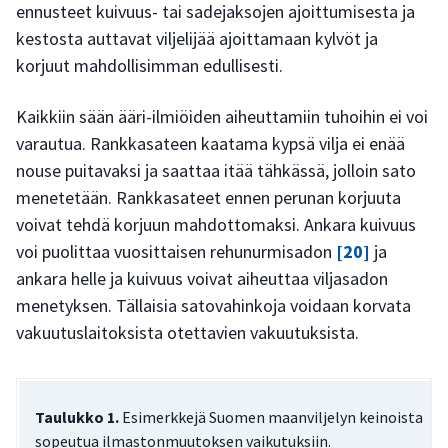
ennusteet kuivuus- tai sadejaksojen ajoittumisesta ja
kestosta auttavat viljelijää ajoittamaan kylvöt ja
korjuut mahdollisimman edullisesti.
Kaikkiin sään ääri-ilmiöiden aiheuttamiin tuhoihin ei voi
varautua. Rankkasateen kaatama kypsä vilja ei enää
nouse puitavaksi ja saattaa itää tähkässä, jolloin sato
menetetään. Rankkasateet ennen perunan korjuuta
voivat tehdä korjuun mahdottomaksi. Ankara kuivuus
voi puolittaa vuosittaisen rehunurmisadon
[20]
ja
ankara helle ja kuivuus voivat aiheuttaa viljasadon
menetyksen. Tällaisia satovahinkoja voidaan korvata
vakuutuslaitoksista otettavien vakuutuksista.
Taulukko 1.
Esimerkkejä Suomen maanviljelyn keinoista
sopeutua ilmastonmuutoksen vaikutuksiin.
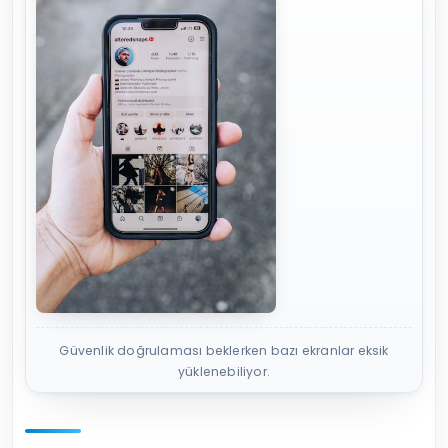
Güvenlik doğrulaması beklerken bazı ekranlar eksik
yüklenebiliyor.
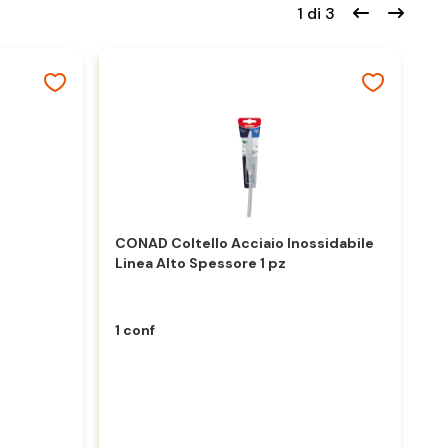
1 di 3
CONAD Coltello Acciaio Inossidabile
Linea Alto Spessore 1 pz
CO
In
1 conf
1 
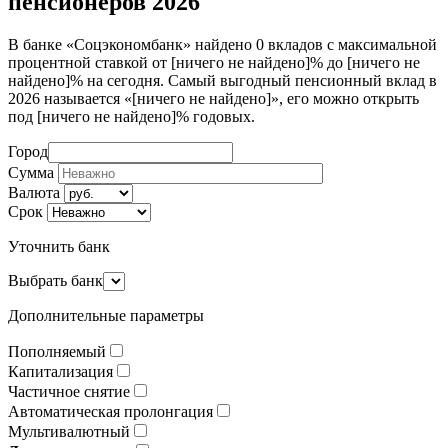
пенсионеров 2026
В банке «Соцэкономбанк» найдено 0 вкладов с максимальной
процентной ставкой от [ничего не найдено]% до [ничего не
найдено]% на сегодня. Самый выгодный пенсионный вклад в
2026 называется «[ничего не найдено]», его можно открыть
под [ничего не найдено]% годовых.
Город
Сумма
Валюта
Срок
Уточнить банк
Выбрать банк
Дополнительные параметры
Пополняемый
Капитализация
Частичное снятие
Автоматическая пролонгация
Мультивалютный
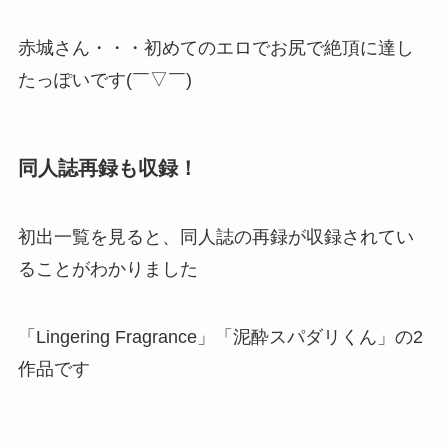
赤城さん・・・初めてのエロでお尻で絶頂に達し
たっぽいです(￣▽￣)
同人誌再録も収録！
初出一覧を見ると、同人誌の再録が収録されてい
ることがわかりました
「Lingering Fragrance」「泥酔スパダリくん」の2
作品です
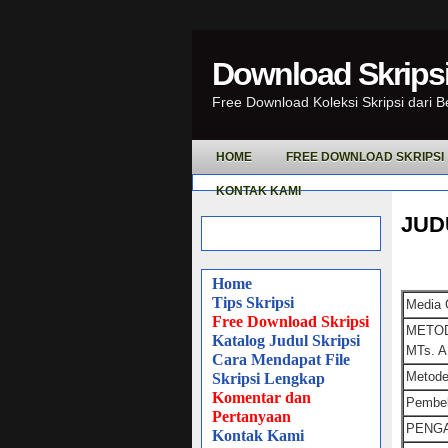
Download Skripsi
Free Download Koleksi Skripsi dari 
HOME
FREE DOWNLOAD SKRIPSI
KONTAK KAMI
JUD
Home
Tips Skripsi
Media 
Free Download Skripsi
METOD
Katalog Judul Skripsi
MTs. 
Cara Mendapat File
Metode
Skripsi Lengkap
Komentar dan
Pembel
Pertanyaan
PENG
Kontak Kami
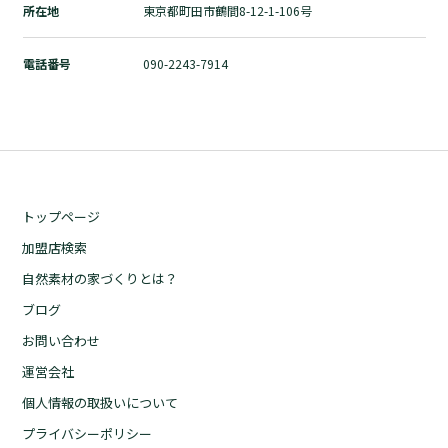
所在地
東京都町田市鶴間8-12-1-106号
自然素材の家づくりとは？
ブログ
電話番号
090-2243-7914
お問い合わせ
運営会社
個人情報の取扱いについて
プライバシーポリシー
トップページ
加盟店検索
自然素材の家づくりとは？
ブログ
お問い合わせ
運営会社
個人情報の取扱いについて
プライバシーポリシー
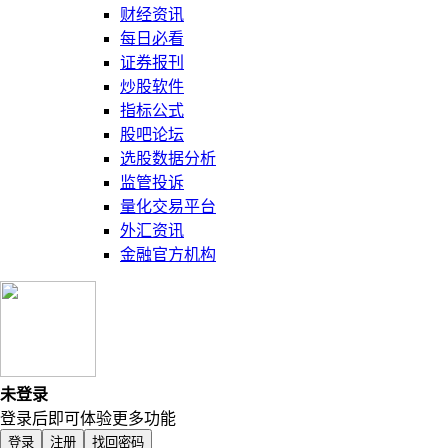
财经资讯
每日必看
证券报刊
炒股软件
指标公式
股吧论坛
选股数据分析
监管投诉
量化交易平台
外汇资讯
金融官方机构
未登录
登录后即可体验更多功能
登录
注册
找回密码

_ _ _

What this task involves:
Apart from the pictures, the material above has to be repeated exactly.

Task solution:
ennusteet kuivuus- tai sadejaksojen ajoittumisesta ja
kestosta auttavat viljelijää ajoittamaan kylvöt ja
korjuut mahdollisimman edullisesti.
Kaikkiin sään ääri-ilmiöiden aiheuttamiin tuhoihin ei voi
varautua. Rankkasateen kaatama kypsä vilja ei enää
nouse puitavaksi ja saattaa itää tähkässä, jolloin sato
menetetään. Rankkasateet ennen perunan korjuuta
voivat tehdä korjuun mahdottomaksi. Ankara kuivuus
voi puolittaa vuosittaisen rehunurmisadon
[20]
ja
ankara helle ja kuivuus voivat aiheuttaa viljasadon
menetyksen. Tällaisia satovahinkoja voidaan korvata
vakuutuslaitoksista otettavien vakuutuksista.
Taulukko 1.
Esimerkkejä Suomen maanviljelyn keinoista
sopeutua ilmastonmuutoksen vaikutuksiin.
Güvenlik doğrulaması beklerken bazı ekranlar eksik
yüklenebiliyor.
1 di 3
CONAD Coltello Acciaio Inossidabile
Linea Alto Spessore 1 pz
CO
In
1 conf
1 
пенсионеров 2026
В банке «Соцэкономбанк» найдено 0 вкладов с максимальной
процентной ставкой от [ничего не найдено]% до [ничего не
найдено]% на сегодня. Самый выгодный пенсионный вклад в
2026 называется «[ничего не найдено]», его можно открыть
под [ничего не найдено]% годовых.
Город
Сумма
Валюта
Срок
Уточнить банк
Выбрать банк
Дополнительные параметры
Пополняемый
Капитализация
Частичное снятие
Автоматическая пролонгация
Мультивалютный
赤城さん・・・初めてのエロでお尻で絶頂に達し
たっぽいです(￣▽￣)
同人誌再録も収録！
初出一覧を見ると、同人誌の再録が収録されてい
ることがわかりました
「Lingering Fragrance」「泥酔スパダリくん」の2
作品です
Download Skripsi
Free Download Koleksi Skripsi dari 
HOME
FREE DOWNLOAD SKRIPSI
KONTAK KAMI
JUD
Home
Tips Skripsi
Media 
Free Download Skripsi
METOD
Katalog Judul Skripsi
MTs. 
Cara Mendapat File
Metode
Skripsi Lengkap
Komentar dan
Pembel
Pertanyaan
PENG
Kontak Kami
所在地
東京都町田市鶴間8-12-1-106号
自然素材の家づくりとは？
ブログ
電話番号
090-2243-7914
お問い合わせ
運営会社
個人情報の取扱いについて
プライバシーポリシー
トップページ
加盟店検索
自然素材の家づくりとは？
ブログ
お問い合わせ
運営会社
個人情報の取扱いについて
プライバシーポリシー
财经资讯
每日必看
证券报刊
炒股软件
指标公式
股吧论坛
选股数据分析
监管投诉
量化交易平台
外汇资讯
金融官方机构
未登录
登录后即可体验更多功能
登录
注册
找回密码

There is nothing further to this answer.